Un créateur d’entreprise construit, en quelque sorte, une théorie de ses affaires, chemin faisant. Il ne va pas emmener son partenaire financier, par exemple, à revivre tout ce qu’il a fait pour que celui-ci comprenne ses affaires. Il lui communiquera une modélisation de ce Business. Il doit modéliser ses affaires. Modèle d’affaires en français, Business Model en anglais, l’expression relève du bon sens. Sans compréhension, peu de chance que le partenaire soit convaincu.
En nous replaçant à l’événement d’Internet, l’investisseur a demandé un effort supplémentaire pour que le créateur rende intelligible son projet d’affaires. L’investisseur voulait comprendre le business et le créateur a du faire l’effort de le modéliser. Ce qui veut aussi dire qu’il ne faut pas noyer l’auditeur sous les détails. Au fur et à mesure de sa maturation, le projet intègre de nombreux éléments à organiser et devient complexe. Le modèle va alors à l’essentiel. D’autant plus qu’il faut souvent convaincre en peu de temps. Il n’est pas rare qu’une dizaine de minutes, guère plus et parfois moins, soit offerte au créateur pour qu’il présente son projet, le reste du temps étant dédié aux échanges et à la discussion.
S’il existe un langage universel qui nous permet depuis des millénaires de communiquer et d’avoir développé des capacités cognitives exceptionnelles, c’est le langage parlé et écrit. Il est alors naturel d’inciter un porteur de projet à écrire le Business Model (ce n’est certes pas la seule façon de faire voir un Business Model, l’internaute pourra à ce titre consulter les exemples de la rubrique GRP Stories du GRP-Lab). C’est même à conseiller pour au moins deux raisons.
La première renvoie au caractère « émancipatoire » de l’écriture et de la lecture. Ce terme, certes un peu savant, veut dire qu’écrire aide à penser l’objet sur lequel on écrit, idem lors de la lecture de ce qui a été écrit. Qui ne s’en est pas rendu compte en rédigeant ou en relisant un rapport ou un dossier à transmettre à un partenaire, à un supérieur, à un enseignant ? Les corrections apportées précisent l’objet, car l’écrivain fait un effort pour être compris ; il le fait d’ailleurs tout d’abord pour lui.
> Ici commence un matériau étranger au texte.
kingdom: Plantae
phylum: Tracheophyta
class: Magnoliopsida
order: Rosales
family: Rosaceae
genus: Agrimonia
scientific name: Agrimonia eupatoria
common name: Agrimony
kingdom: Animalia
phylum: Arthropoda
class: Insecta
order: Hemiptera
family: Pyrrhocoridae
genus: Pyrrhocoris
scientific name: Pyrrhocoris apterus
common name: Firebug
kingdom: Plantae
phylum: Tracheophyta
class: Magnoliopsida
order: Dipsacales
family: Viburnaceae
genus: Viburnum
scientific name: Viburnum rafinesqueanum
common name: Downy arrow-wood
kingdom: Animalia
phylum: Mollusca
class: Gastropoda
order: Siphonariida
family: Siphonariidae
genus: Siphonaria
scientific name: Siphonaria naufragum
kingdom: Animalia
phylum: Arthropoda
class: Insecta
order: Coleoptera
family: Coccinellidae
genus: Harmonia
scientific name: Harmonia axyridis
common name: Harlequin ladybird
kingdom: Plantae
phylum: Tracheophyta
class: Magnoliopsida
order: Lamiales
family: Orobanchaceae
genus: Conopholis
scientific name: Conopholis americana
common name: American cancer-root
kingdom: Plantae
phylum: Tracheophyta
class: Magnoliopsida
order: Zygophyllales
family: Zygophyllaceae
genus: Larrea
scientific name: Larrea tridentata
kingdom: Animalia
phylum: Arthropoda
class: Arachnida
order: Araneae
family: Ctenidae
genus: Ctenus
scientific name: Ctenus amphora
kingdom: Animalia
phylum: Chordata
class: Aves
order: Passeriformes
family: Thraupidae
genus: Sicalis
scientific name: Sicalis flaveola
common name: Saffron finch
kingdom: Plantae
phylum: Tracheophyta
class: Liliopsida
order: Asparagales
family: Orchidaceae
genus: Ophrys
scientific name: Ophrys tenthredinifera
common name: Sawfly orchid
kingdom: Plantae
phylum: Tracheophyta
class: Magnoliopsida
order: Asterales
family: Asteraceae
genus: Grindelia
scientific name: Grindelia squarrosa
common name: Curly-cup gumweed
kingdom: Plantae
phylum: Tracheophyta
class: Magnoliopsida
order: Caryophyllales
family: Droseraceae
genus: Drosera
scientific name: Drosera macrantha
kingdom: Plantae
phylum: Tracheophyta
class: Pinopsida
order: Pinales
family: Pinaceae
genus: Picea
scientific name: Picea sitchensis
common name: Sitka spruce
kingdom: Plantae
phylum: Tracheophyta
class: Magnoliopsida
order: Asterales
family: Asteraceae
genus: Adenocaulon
La deuxième raison concerne l’exigence de certains partenaires. Par exemple, un financeur exige presque toujours un document écrit. Les adeptes du plan d’affaires considèreront peut-être, alors, que la forme écrite d’un Business Model n’est rien d’autre que le Business Plan. Ce serait ignorer la nature du Business Model (outre l’abstraction et la concision de celui-ci). A ce titre, le lecteur consultera la page de présentation du modèle GRP, ou un prochain billet de ce blog.